_YOUR TASK_
Please work out how many lines below contain the word "scroll", and reply with only that number.

_RECORDS FOR THE EXERCISE_
"""

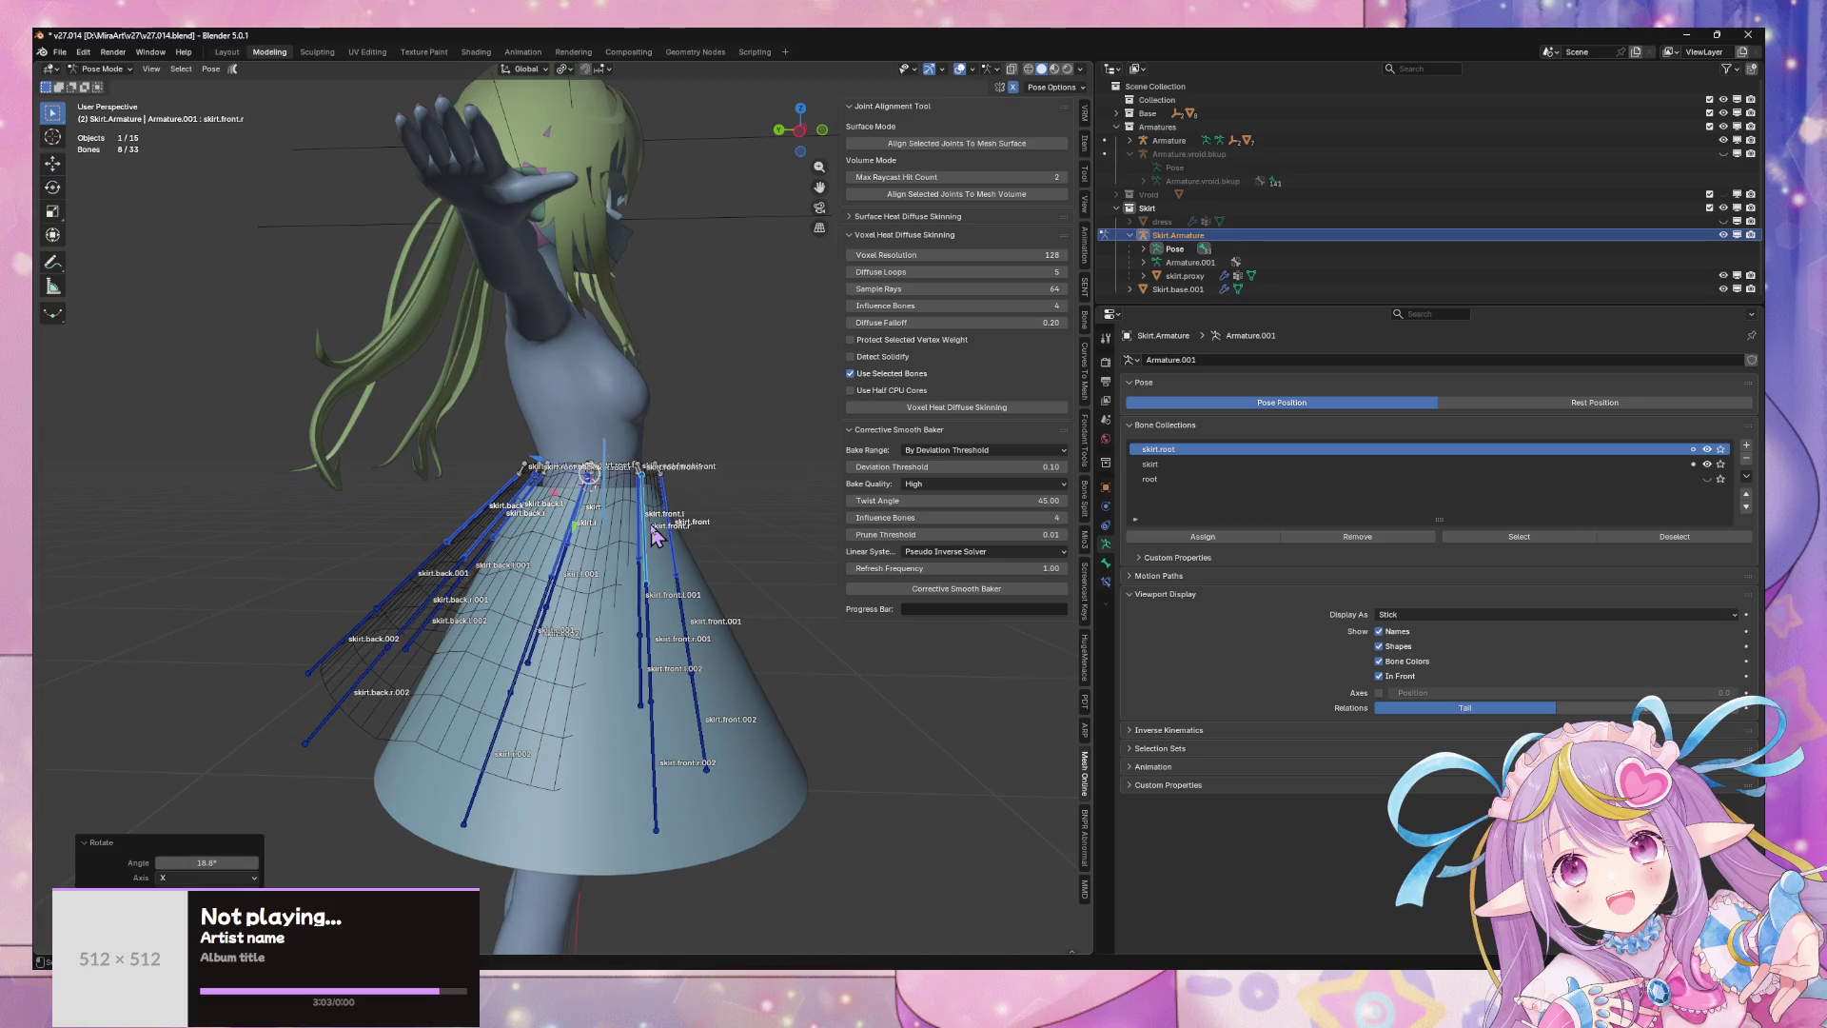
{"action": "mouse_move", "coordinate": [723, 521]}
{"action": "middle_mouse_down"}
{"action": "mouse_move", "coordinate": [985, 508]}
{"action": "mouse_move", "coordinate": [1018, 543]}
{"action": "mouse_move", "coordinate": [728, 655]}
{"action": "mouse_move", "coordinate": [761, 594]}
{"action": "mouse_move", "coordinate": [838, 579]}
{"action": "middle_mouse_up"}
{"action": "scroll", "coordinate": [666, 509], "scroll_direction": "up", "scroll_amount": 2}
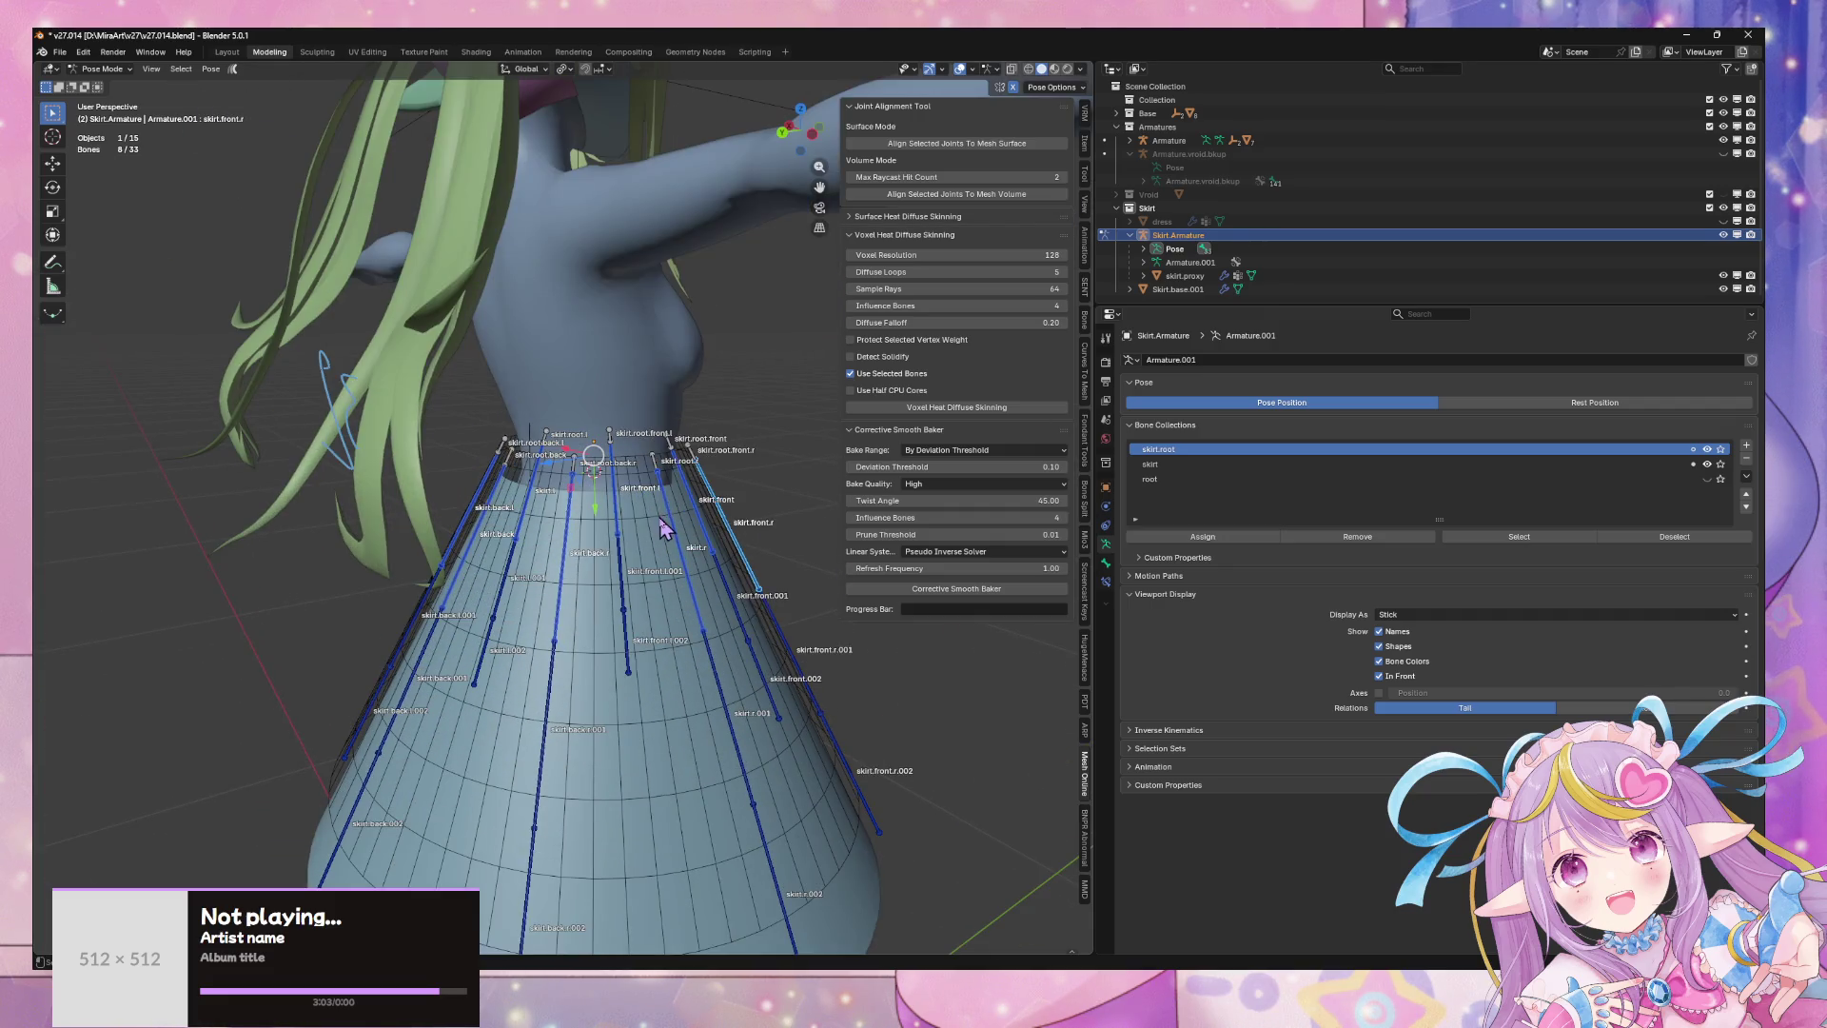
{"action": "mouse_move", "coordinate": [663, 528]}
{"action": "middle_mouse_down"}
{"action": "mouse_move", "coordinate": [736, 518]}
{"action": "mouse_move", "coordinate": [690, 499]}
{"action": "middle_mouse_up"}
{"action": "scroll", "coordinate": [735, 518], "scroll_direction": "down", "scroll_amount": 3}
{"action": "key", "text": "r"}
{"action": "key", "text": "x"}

"""
"""

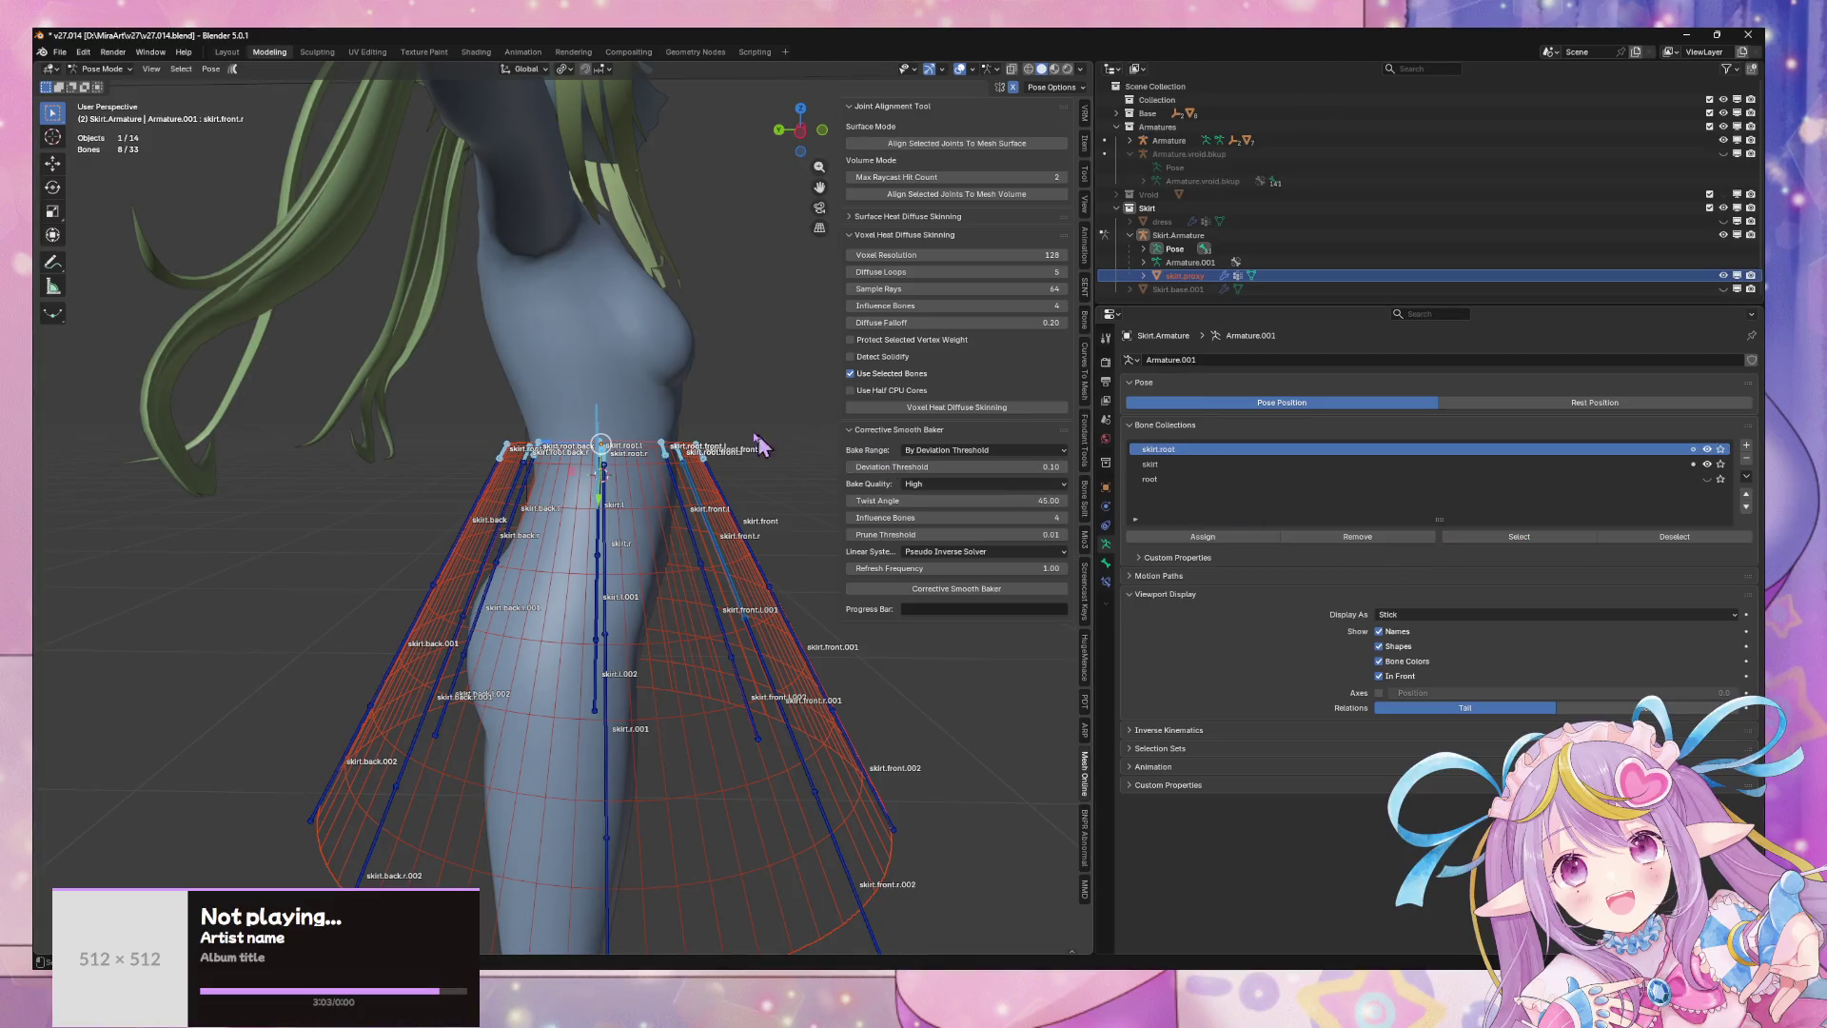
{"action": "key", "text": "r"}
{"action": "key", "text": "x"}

"""

_OUTPUT BELOW_
2